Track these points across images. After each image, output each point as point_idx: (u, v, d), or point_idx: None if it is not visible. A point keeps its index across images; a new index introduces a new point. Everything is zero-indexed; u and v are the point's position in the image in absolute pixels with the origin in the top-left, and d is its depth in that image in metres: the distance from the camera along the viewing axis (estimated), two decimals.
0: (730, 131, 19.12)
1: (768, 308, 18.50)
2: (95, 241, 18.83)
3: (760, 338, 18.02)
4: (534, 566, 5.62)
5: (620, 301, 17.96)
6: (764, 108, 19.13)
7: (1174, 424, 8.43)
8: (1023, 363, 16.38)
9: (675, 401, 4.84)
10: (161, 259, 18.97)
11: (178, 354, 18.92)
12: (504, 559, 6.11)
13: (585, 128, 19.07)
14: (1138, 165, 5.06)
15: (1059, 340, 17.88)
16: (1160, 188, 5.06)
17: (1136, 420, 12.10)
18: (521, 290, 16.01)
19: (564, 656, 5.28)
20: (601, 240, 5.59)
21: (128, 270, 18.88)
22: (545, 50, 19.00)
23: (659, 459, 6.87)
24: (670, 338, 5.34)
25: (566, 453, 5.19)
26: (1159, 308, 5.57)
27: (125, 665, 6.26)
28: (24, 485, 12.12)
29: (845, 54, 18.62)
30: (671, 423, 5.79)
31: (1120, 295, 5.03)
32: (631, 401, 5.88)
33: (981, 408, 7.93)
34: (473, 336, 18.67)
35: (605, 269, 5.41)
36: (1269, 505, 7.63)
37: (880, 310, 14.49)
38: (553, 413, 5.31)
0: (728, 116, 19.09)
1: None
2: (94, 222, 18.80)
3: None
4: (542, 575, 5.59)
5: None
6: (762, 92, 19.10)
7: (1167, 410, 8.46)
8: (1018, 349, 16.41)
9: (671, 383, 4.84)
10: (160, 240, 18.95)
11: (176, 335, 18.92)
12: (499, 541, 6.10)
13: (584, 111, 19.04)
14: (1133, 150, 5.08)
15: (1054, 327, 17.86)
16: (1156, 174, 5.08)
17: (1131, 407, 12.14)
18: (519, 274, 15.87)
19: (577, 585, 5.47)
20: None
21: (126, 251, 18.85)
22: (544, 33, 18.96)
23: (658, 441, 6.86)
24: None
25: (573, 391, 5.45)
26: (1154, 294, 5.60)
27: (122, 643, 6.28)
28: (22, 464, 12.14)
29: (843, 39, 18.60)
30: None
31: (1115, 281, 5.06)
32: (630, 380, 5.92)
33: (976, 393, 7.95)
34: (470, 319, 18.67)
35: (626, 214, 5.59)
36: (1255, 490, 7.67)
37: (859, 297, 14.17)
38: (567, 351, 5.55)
* * *
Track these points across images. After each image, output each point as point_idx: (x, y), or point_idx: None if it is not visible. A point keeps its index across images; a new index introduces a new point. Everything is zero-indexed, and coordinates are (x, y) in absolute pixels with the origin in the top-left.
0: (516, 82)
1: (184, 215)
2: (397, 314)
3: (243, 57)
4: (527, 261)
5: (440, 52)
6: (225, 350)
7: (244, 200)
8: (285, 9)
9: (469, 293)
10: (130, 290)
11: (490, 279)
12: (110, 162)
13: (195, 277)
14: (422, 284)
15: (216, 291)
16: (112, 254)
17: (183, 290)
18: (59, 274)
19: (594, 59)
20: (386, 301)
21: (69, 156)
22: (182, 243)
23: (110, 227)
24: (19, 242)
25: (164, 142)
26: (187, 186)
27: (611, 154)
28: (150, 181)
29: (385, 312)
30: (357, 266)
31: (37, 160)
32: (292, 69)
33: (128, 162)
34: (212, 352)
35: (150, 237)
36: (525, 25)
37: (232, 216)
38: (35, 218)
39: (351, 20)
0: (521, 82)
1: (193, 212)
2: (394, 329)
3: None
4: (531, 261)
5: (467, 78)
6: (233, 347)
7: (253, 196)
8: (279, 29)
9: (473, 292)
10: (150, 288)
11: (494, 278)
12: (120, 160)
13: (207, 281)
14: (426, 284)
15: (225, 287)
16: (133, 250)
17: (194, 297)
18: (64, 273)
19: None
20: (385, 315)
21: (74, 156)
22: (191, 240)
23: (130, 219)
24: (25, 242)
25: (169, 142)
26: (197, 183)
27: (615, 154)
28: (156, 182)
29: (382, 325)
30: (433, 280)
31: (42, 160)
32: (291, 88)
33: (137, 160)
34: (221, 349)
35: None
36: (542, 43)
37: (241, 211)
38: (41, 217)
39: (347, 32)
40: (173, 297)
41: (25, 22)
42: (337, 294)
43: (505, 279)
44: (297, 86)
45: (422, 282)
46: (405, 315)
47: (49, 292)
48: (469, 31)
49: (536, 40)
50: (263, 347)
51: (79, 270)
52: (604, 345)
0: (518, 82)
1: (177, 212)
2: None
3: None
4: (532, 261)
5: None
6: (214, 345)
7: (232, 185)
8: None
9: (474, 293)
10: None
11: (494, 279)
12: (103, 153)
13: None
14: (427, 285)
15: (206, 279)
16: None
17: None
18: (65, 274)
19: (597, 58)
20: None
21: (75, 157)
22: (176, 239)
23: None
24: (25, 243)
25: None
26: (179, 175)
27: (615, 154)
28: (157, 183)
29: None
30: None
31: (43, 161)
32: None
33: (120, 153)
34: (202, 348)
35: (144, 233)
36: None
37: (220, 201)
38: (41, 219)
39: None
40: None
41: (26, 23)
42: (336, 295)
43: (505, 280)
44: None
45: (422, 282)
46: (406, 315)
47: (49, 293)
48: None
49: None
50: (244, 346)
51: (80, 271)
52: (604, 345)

> _INSTRUCTIONS FOR THE TASK_
After going through the entries, say how many lines contain the string "origin". Nothing else belongs in the reply.

> _RESPONSE BELOW_
2